The findings reinforce a fact that has dogged public officials for decades. When it comes to basic household economics, the public’s memory of bad news is slow to recede.

For example, through the wild pandemic ride of shutdowns, government stimulus payments and rapid price hikes, inflation-adjusted incomes as of this past September are about 6 per cent higher than they were in January 2020, on the eve of the COVID-19 outbreak. The drop in the dollar’s purchasing power, in other words, has been more than offset by fatter wallets.

Yet surveys show continued skepticism about what’s ahead. Inflation expectations have fallen, according to a New York Fed survey but remain well above the central bank’s 2 per cent target. The same survey showed a larger share of people, nearly 31 per cent, expect their household financial situation to be worse a year from now than the 28 per cent who expected it to be better off.

General optimism was the rule before the pandemic, with responses of “somewhat” and “much” better off typically two to four times that of those who expected things to get worse.

But the mood became persistently pessimistic as inflation accelerated – with the shock, for instance, of a 20 per cent rise in food prices from March 2021 through 2022 more resonant than the fact that food costs have been nearly unchanged in 2023.

“Once these attitudes are established, they are hard to change,” said Jeff Jones, a senior editor at Gallup. “We have seen other times when the economy was bad. The negative evaluations persist and need a pretty long period of consistently good economic news” to shift back.

 

SHIFTING FOCUS

While Biden faces a reelection in a little under 12 months, the Fed prides itself on being immune from the influence of elected officials and public sentiment.

After roughly two years when the focus has been squarely on inflation, attention may start to shift if economic data continues in the current direction of slowing inflation and weaker job growth.

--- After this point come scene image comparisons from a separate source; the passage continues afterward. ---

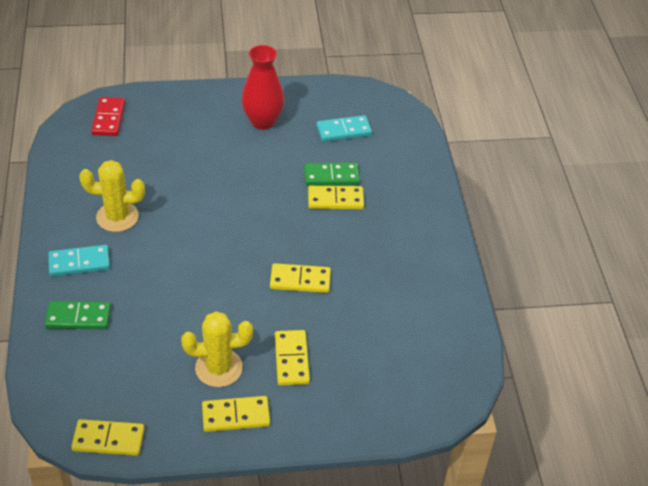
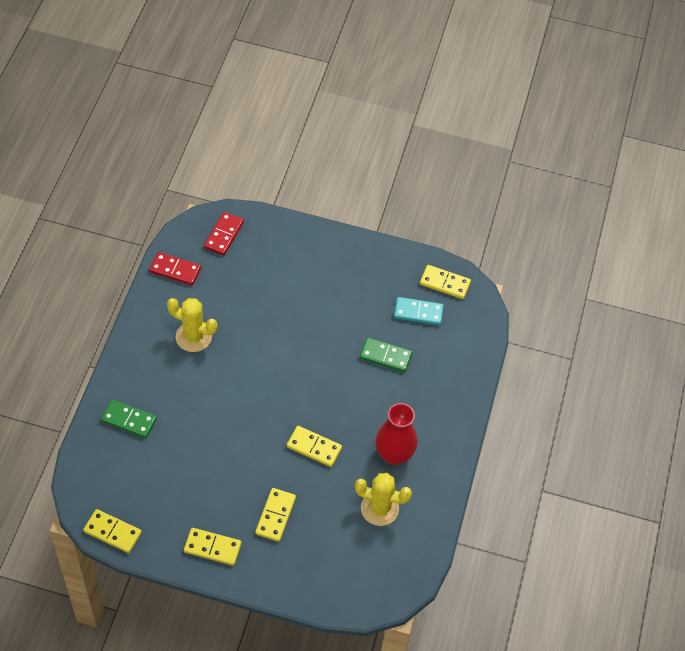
camera: 20 degrees right, 10 degrees up
turquoise domino [48,245,110,277] -> none
yellow cactus [181,312,253,387] -> yellow cactus moved to [355,473,412,526]
red vase [241,45,284,130] -> red vase moved to [376,403,417,465]
yellow domino [308,186,364,209] -> yellow domino moved to [420,265,471,299]
none -> red domino [149,252,201,285]

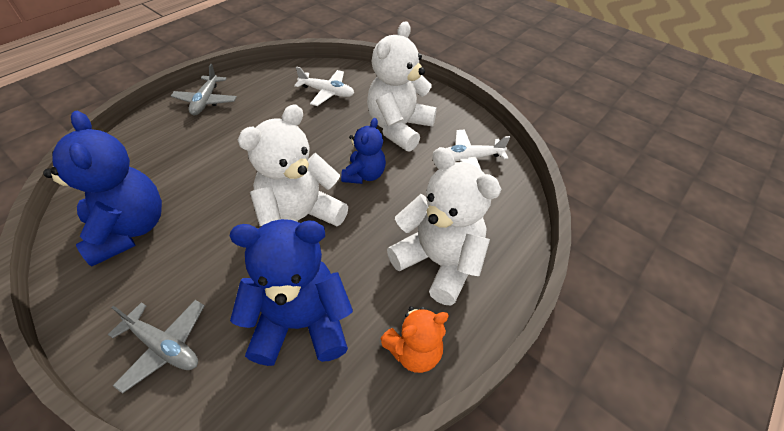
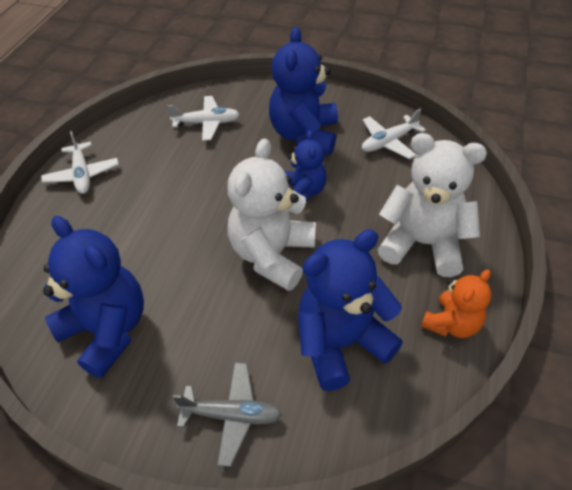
camera: 20 degrees left, 0 degrees up
grey plane [171,64,237,116] -> white plane [41,131,119,194]
white teddy bear [367,21,437,152] -> blue teddy bear [269,27,338,155]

Both Waller and Fed Governor Lisa Cook took note of the public mood last week in similar comments about the expectation for prices to fall, which they don’t frequently do.

But if inflation readings continue to show a slowdown, the Fed could put more weight on sustaining the strength of the job market. Indeed, after the release of the CPI data on Tuesday, investors boosted bets on rate cuts beginning next spring.

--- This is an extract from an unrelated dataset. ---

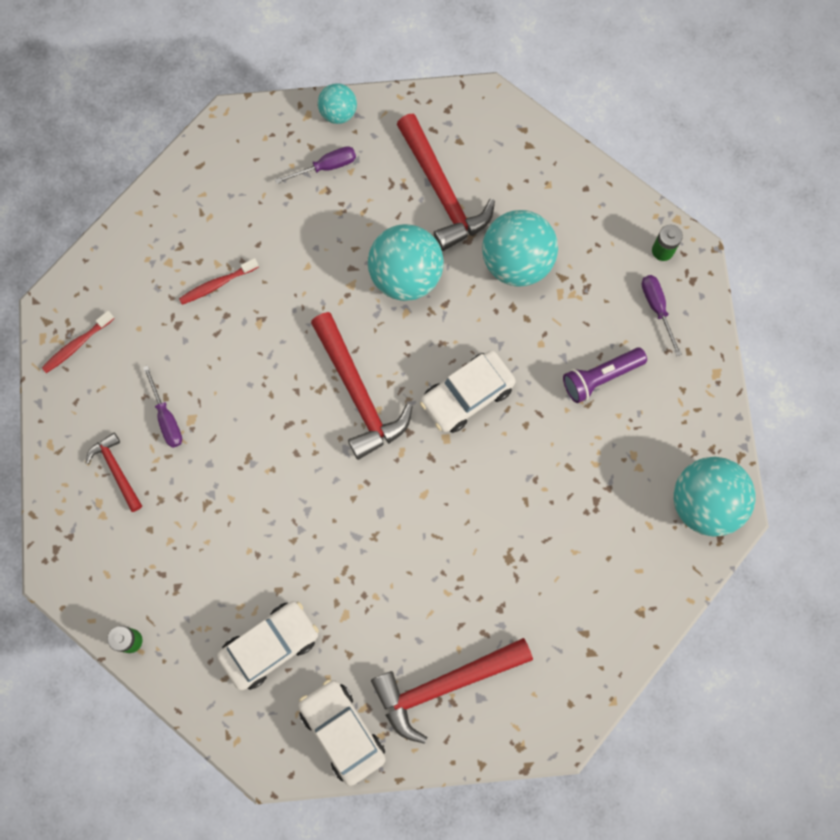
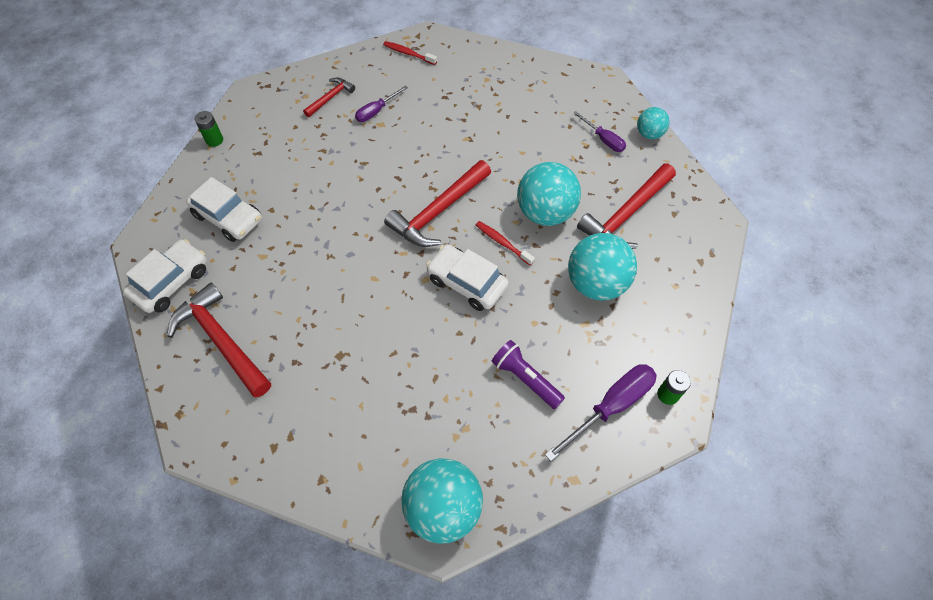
camera: 70 degrees right, 15 degrees down
red toothbrush [179,258,259,305] -> red toothbrush moved to [476,221,535,266]
purple screwdriver [642,275,682,356] -> purple screwdriver [545,364,657,461], size x1.68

“Seeing as prices will never come back down … then the only way to win back the hearts and minds of the public is to make sure real incomes rise enough,” Derek Tang, an economist at Monetary Policy Analytics, wrote ahead of Tuesday’s data.

“As long as inflation does not rise again … the (Fed) might opt to make sure the real side remains healthy enough to generate income growth to let spending power catch up.”